Un plan de mesure n’est complet que si les données collectées peuvent être exploitées. Une acquisition sans stratégie d’analyse produit surtout du stockage inutile.

Quels pièges éviter lors de la mise en œuvre de l’acquisition ?

Plusieurs erreurs peuvent dégrader la qualité des mesures ou rendre les données difficiles à exploiter.

  • Sous-échantillonnage : une fréquence de mesure trop faible peut masquer un phénomène rapide ou créer une interprétation erronée du signal.
  • Absence de filtrage adapté : les signaux rapides ou perturbés peuvent produire des données trompeuses si aucun filtre n’est prévu avant la numérisation.
  • Boucles de masse : des références électriques différentes entre équipements peuvent injecter du bruit ou un décalage dans la mesure.
  • Mauvais choix de capteur : un capteur mal dimensionné par rapport à la plage réelle du process peut saturer ou manquer de précision.
  • Absence de continuité d’alimentation : une coupure secteur ou réseau peut créer des trous dans l’historique si aucune alimentation de secours ou mémoire locale n’est prévue.
  • Données difficiles à intégrer : un mauvais protocole, un format d’export inadapté ou un horodatage incohérent peut empêcher la corrélation des données avec un SCADA, un MES ou une base de données.

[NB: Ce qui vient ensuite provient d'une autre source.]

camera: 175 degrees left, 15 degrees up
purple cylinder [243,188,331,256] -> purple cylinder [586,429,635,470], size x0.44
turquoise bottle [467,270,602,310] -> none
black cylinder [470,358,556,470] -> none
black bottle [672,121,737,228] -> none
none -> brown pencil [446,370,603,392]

Ces pièges doivent être anticipés dès la conception. Ils influencent le choix du système, des capteurs, du câblage, de l’alimentation et du mode de stockage.

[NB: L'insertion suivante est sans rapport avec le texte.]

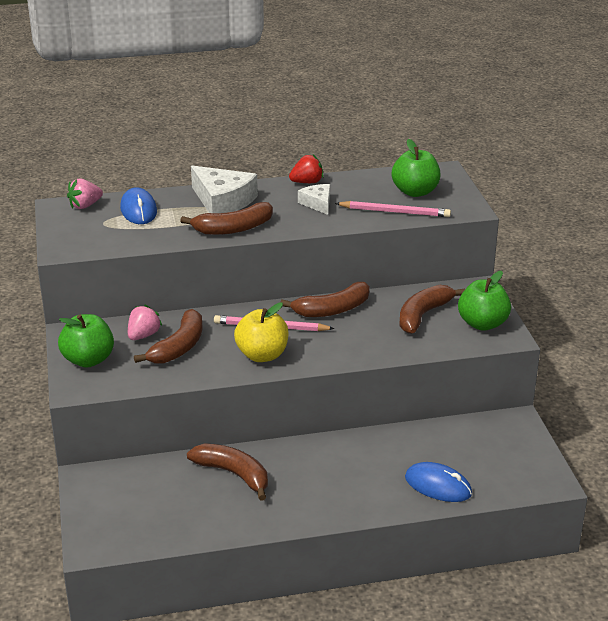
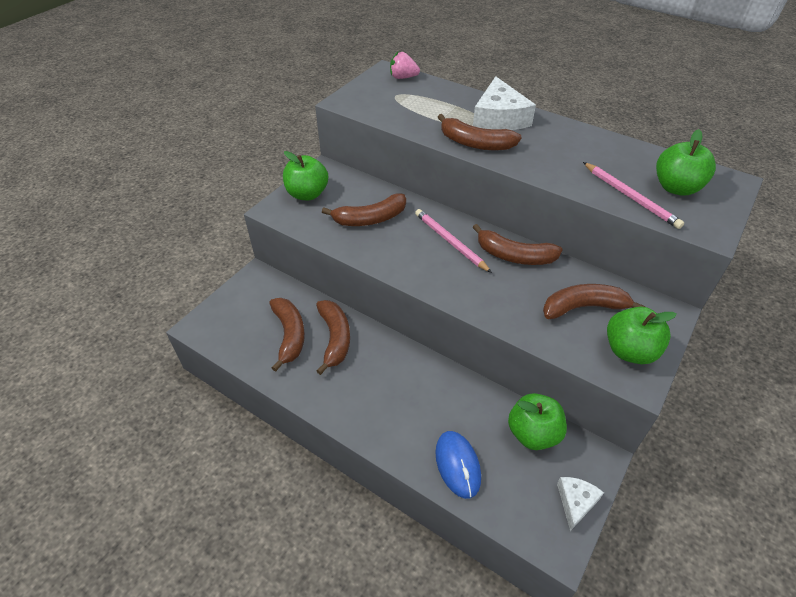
camera: 45 degrees right, 15 degrees up
blue mouse [120,188,157,224] -> none
pink strawberry [128,305,162,340] -> none
yellow apple [234,303,288,362] -> none
red strawberry [289,154,324,183] -> none
white cheese [298,184,330,215] -> white cheese moved to [557,477,604,531]
none -> brown banana [269,298,305,372]
none -> green apple [508,393,567,450]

Quelles informations préparer avant de demander une proposition ?

Une demande bien structurée permet d’obtenir une solution adaptée et de comparer les offres sur des bases équivalentes.

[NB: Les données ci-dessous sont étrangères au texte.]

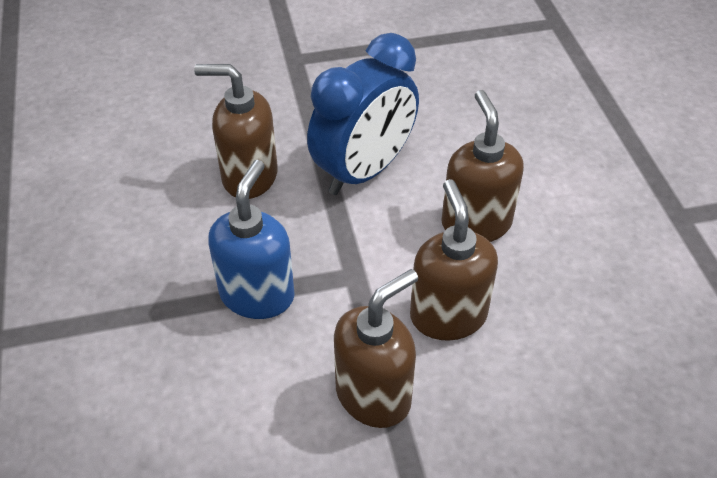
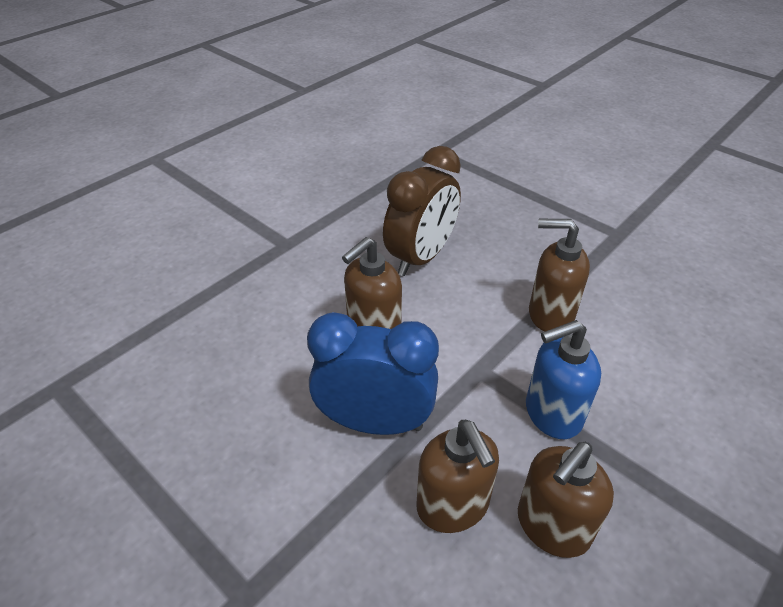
camera: 125 degrees left, 5 degrees down
brown soap dispenser [410,179,498,341] -> brown soap dispenser moved to [518,442,614,558]
none -> brown clock [383,146,461,276]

Les informations à préparer sont les suivantes :

  • type de process concerné : four, ligne de conditionnement, compresseur, pompe, circuit hydraulique, salle propre, stockage ou banc d’essai ;
  • objectif de la mesure : maintenance prédictive, qualité, énergie, traçabilité, sécurité, diagnostic ou supervision ;
  • grandeurs à surveiller : température, pression, débit, vibration, courant, tension, humidité, CO2, événements ou comptage ;
  • nombre de points de mesure ;
  • types de capteurs utilisés ou envisagés ;
  • plages de mesure et précision attendue ;
  • cadence d’acquisition nécessaire ;
  • durée de la campagne ou fonctionnement en continu ;
  • besoin de visualisation en temps réel ou d’analyse différée ;
  • mode de stockage et format d’export attendu ;
  • interfaces de communication souhaitées : USB, Ethernet, Wi-Fi, RS-485, Modbus, OPC-UA, MQTT ;
  • contraintes d’environnement : température, humidité, poussière, vibration, projections, distance de câblage ;
  • contraintes d’alimentation : batterie, secteur, alimentation secourue ou énergie solaire ;
  • besoin d’alarmes, de rapports ou d’intégration à une supervision ;
  • exigences d’étalonnage, de traçabilité ou de conformité qualité.

Ces éléments permettent de choisir entre data logger, système DAQ, architecture centralisée ou architecture distribuée, tout en évitant le sous-dimensionnement et le suréquipement.